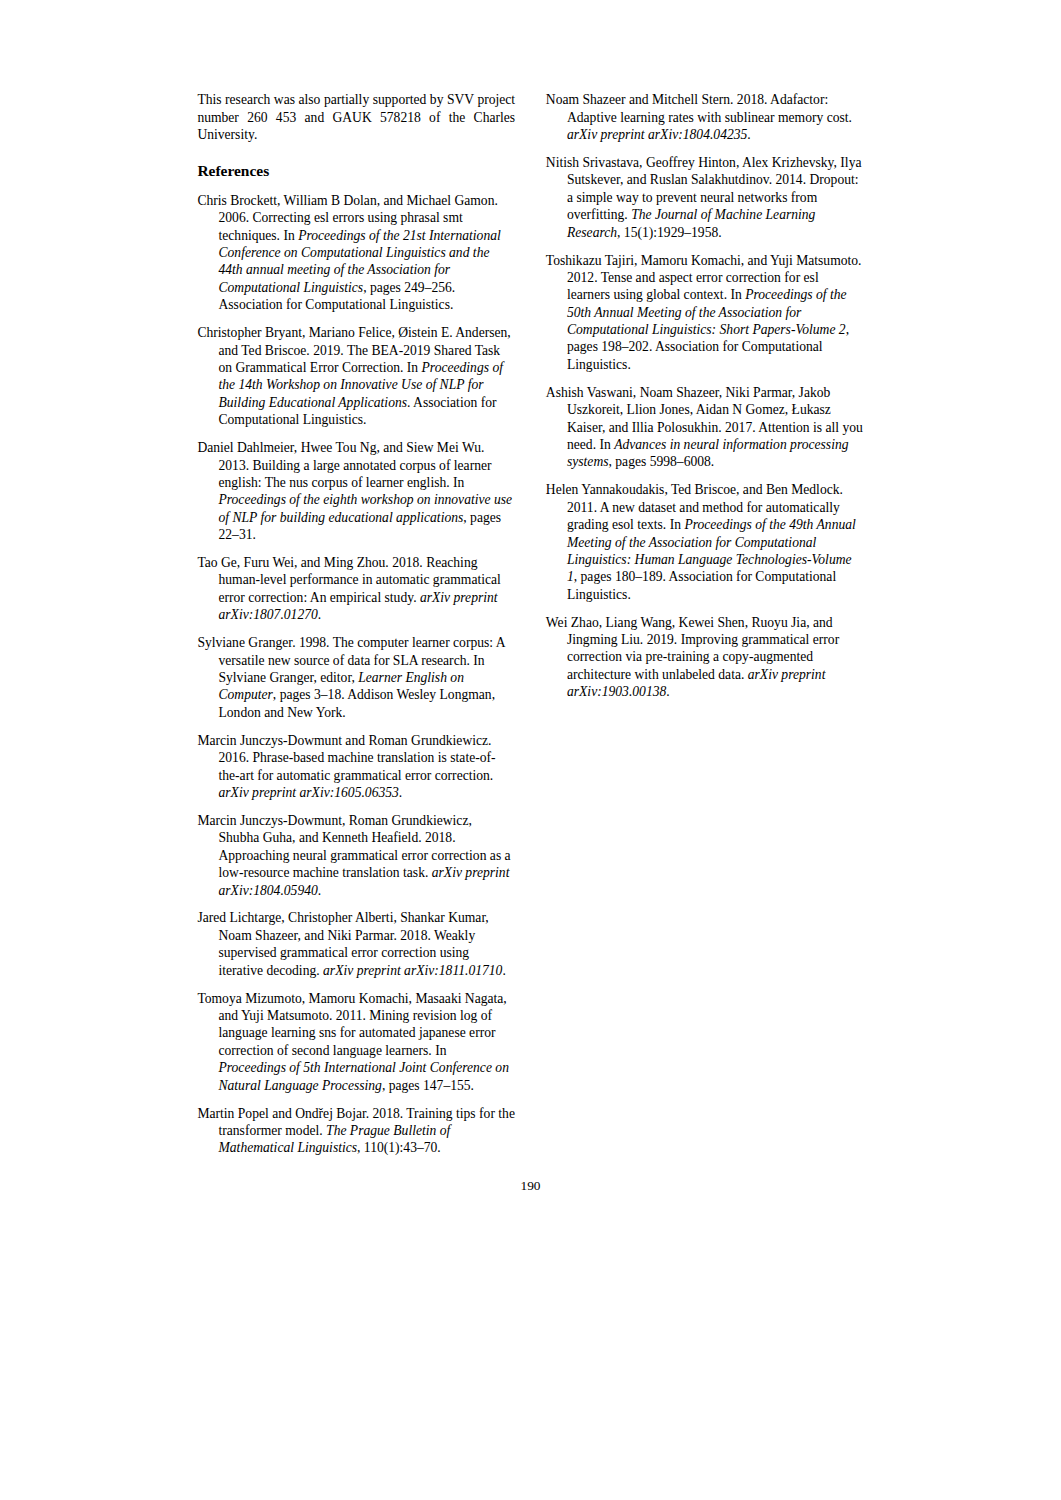This research was also partially supported by SVV project number 260 453 and GAUK 578218 of the Charles University.
References
Chris Brockett, William B Dolan, and Michael Gamon. 2006. Correcting esl errors using phrasal smt techniques. In Proceedings of the 21st International Conference on Computational Linguistics and the 44th annual meeting of the Association for Computational Linguistics, pages 249–256. Association for Computational Linguistics.
Christopher Bryant, Mariano Felice, Øistein E. Andersen, and Ted Briscoe. 2019. The BEA-2019 Shared Task on Grammatical Error Correction. In Proceedings of the 14th Workshop on Innovative Use of NLP for Building Educational Applications. Association for Computational Linguistics.
Daniel Dahlmeier, Hwee Tou Ng, and Siew Mei Wu. 2013. Building a large annotated corpus of learner english: The nus corpus of learner english. In Proceedings of the eighth workshop on innovative use of NLP for building educational applications, pages 22–31.
Tao Ge, Furu Wei, and Ming Zhou. 2018. Reaching human-level performance in automatic grammatical error correction: An empirical study. arXiv preprint arXiv:1807.01270.
Sylviane Granger. 1998. The computer learner corpus: A versatile new source of data for SLA research. In Sylviane Granger, editor, Learner English on Computer, pages 3–18. Addison Wesley Longman, London and New York.
Marcin Junczys-Dowmunt and Roman Grundkiewicz. 2016. Phrase-based machine translation is state-of-the-art for automatic grammatical error correction. arXiv preprint arXiv:1605.06353.
Marcin Junczys-Dowmunt, Roman Grundkiewicz, Shubha Guha, and Kenneth Heafield. 2018. Approaching neural grammatical error correction as a low-resource machine translation task. arXiv preprint arXiv:1804.05940.
Jared Lichtarge, Christopher Alberti, Shankar Kumar, Noam Shazeer, and Niki Parmar. 2018. Weakly supervised grammatical error correction using iterative decoding. arXiv preprint arXiv:1811.01710.
Tomoya Mizumoto, Mamoru Komachi, Masaaki Nagata, and Yuji Matsumoto. 2011. Mining revision log of language learning sns for automated japanese error correction of second language learners. In Proceedings of 5th International Joint Conference on Natural Language Processing, pages 147–155.
Martin Popel and Ondřej Bojar. 2018. Training tips for the transformer model. The Prague Bulletin of Mathematical Linguistics, 110(1):43–70.
Noam Shazeer and Mitchell Stern. 2018. Adafactor: Adaptive learning rates with sublinear memory cost. arXiv preprint arXiv:1804.04235.
Nitish Srivastava, Geoffrey Hinton, Alex Krizhevsky, Ilya Sutskever, and Ruslan Salakhutdinov. 2014. Dropout: a simple way to prevent neural networks from overfitting. The Journal of Machine Learning Research, 15(1):1929–1958.
Toshikazu Tajiri, Mamoru Komachi, and Yuji Matsumoto. 2012. Tense and aspect error correction for esl learners using global context. In Proceedings of the 50th Annual Meeting of the Association for Computational Linguistics: Short Papers-Volume 2, pages 198–202. Association for Computational Linguistics.
Ashish Vaswani, Noam Shazeer, Niki Parmar, Jakob Uszkoreit, Llion Jones, Aidan N Gomez, Łukasz Kaiser, and Illia Polosukhin. 2017. Attention is all you need. In Advances in neural information processing systems, pages 5998–6008.
Helen Yannakoudakis, Ted Briscoe, and Ben Medlock. 2011. A new dataset and method for automatically grading esol texts. In Proceedings of the 49th Annual Meeting of the Association for Computational Linguistics: Human Language Technologies-Volume 1, pages 180–189. Association for Computational Linguistics.
Wei Zhao, Liang Wang, Kewei Shen, Ruoyu Jia, and Jingming Liu. 2019. Improving grammatical error correction via pre-training a copy-augmented architecture with unlabeled data. arXiv preprint arXiv:1903.00138.
190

═══

Directions for this task:
Output exactly the lines of the material above from the one containing "Chris Brockett, William" up to and including the one containing "Christopher Bryant, Mariano".

Answer below:
Chris Brockett, William B Dolan, and Michael Gamon. 2006. Correcting esl errors using phrasal smt techniques. In Proceedings of the 21st International Conference on Computational Linguistics and the 44th annual meeting of the Association for Computational Linguistics, pages 249–256. Association for Computational Linguistics.
Christopher Bryant, Mariano Felice, Øistein E. Andersen, and Ted Briscoe. 2019. The BEA-2019 Shared Task on Grammatical Error Correction. In Proceedings of the 14th Workshop on Innovative Use of NLP for Building Educational Applications. Association for Computational Linguistics.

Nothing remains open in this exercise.